Husky Voice and Thumping bass lines - The Veils at Atomic Café

The Veils at Atomic Café, MunichIt was one of these rare beautiful evenings in Munich this year and we had our tickets for The Veils - so at first it was strange to come from bright sunshine into the Atomic Café´s darkness. But so worth it! Support was the local band called Line Walking Elephant, founded a year ago, they had just released their new Album. They played some sincere rock music although the audience were quite reserved and to a huge amount, not yet there.
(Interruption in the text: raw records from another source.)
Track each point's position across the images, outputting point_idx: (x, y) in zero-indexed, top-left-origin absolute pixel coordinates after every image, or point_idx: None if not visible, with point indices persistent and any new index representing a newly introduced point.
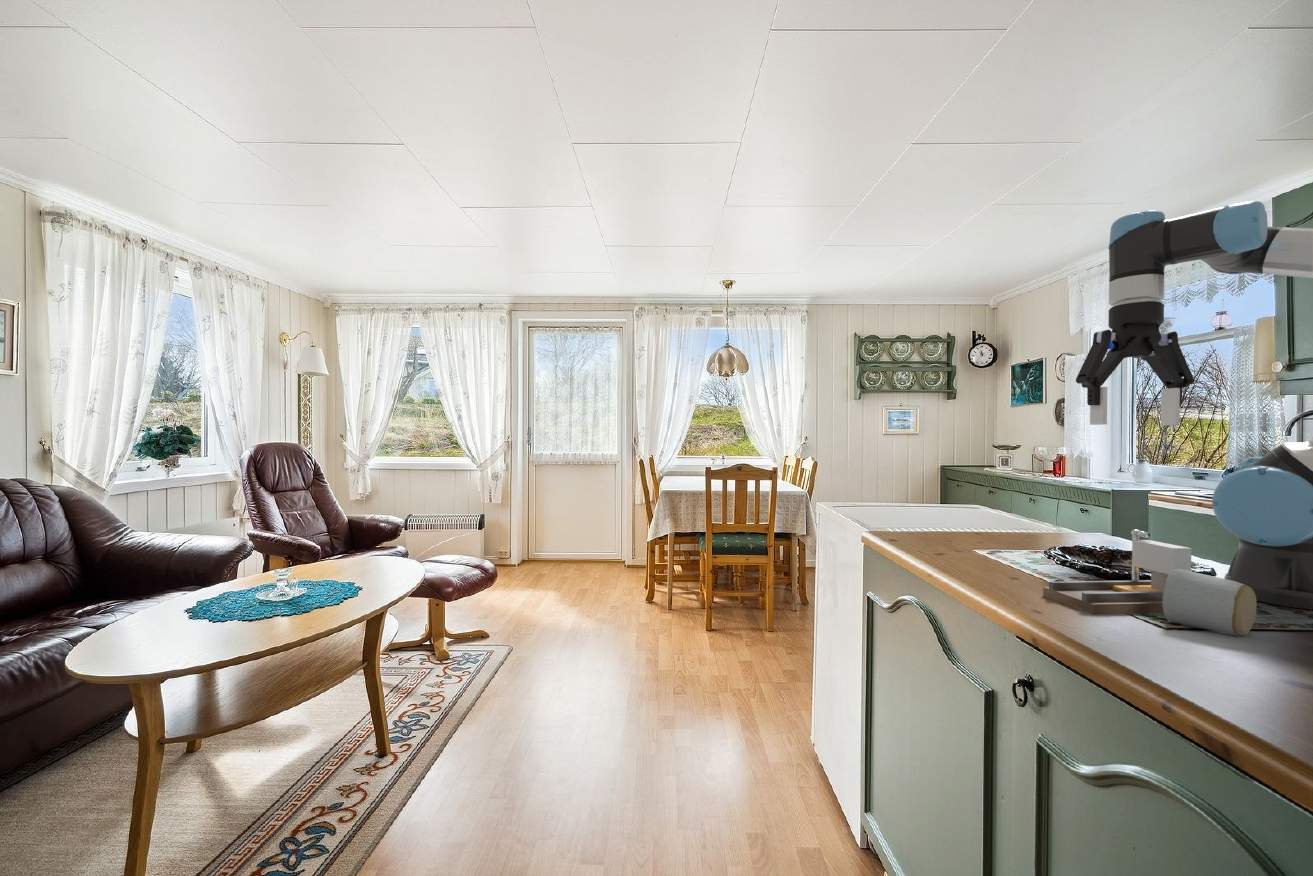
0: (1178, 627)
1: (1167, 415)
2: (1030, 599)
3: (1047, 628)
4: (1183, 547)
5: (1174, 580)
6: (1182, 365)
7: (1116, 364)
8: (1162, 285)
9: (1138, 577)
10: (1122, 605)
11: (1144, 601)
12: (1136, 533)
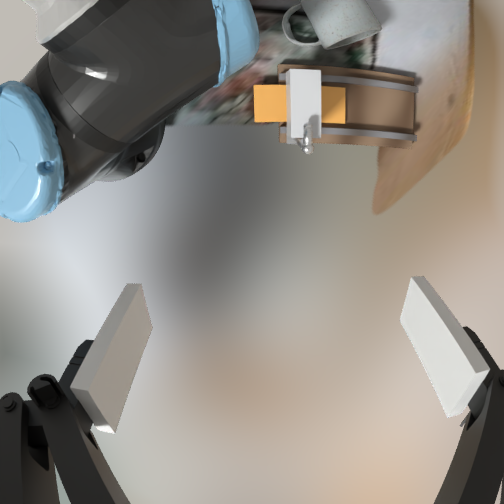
0: None
1: (137, 331)
2: (428, 137)
3: (471, 60)
4: (297, 74)
5: (377, 21)
6: (15, 479)
7: (476, 484)
8: None
9: None
10: (382, 72)
11: (349, 74)
12: (312, 142)
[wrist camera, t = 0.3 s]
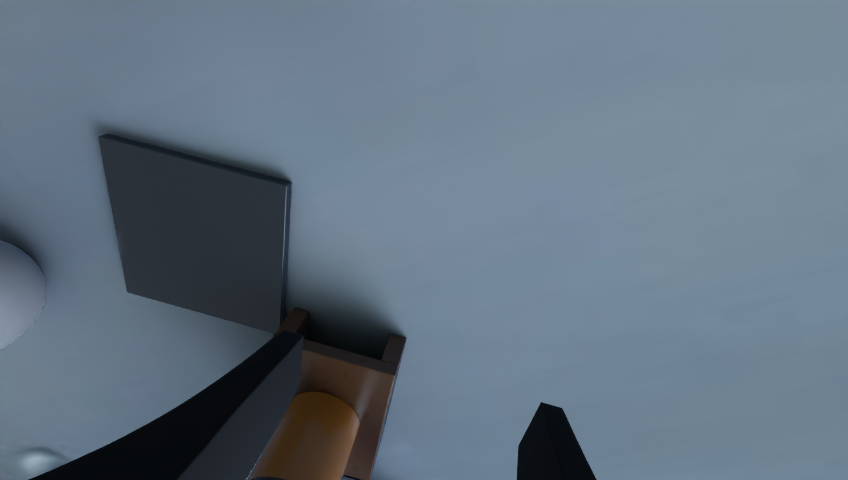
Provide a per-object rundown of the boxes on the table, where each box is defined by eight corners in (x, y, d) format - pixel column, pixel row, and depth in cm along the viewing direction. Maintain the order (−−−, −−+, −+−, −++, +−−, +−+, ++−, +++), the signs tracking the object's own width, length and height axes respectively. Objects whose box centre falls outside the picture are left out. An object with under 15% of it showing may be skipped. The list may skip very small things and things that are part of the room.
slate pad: (284, 329, 26) (279, 335, 25) (134, 286, 26) (126, 292, 26) (292, 181, 21) (287, 185, 21) (107, 133, 21) (97, 136, 21)
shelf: (381, 441, 30) (369, 482, 27) (286, 414, 30) (266, 452, 27) (406, 337, 25) (395, 375, 22) (293, 306, 25) (269, 340, 22)
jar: (356, 452, 26) (319, 563, 20) (285, 431, 26) (230, 536, 21) (366, 402, 23) (327, 513, 18) (288, 380, 24) (227, 484, 18)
So... with the main act entering the stage, the audience´s attitude changed completely and suddenly the venue was full with people. The Veils´ music is surreal and absolutely captivating! With thumping bass lines, Radiohead-like density, crashing guitars and a Mariachi-style entrée they created their unique sound. Produced by 7 people on the small Atomic Café stage, among them trumpet and sax, they did a really good job. Singer and songwriter Finn Andrews, with his distinctive baritone voice, singing beautifully, screaming huskily, twisting his voice and frequently changing acoustic against blues guitar and back. Bass player Sophia Burn, most of the time played head down, face hidden under blond hair, going with the flow. Sax and trumpet, second guitar and drums giving everything and new member Uberto Rapisardi did his part in an introverted way of perfection. The mixed audience was more relaxed than ecstatic, enjoying the pleasure of good music like sipping a good old wine, first waking up with "Not yet" - some going with it, than back to the dreaming of melancholic brit-pop scenes. At some moments it was unsettling (in a good way) to watch Andrews' presence when he was literally shaking, eyes twisted to the ceiling, seeming kind of possessed.

The set was a mix of old songs like adorable encore Lavinia and songs from their latest album "Time Stays, We go" just released April 20 on their own label Pitch Beast Records. For this, the band could get English producer Bill Price out of retirement with whom they created a "richly analogue sound, rarely heard in popular music today" (press text).

My thoughts were echoed by these enthusiastic voices: "The best and most unsettling thing I've seen in music this year" (The LA Times) and "Quite possibly the most underrated band on the planet" (NME).

I just loved it. It was like a walk "Through The Deep, Dark Wood".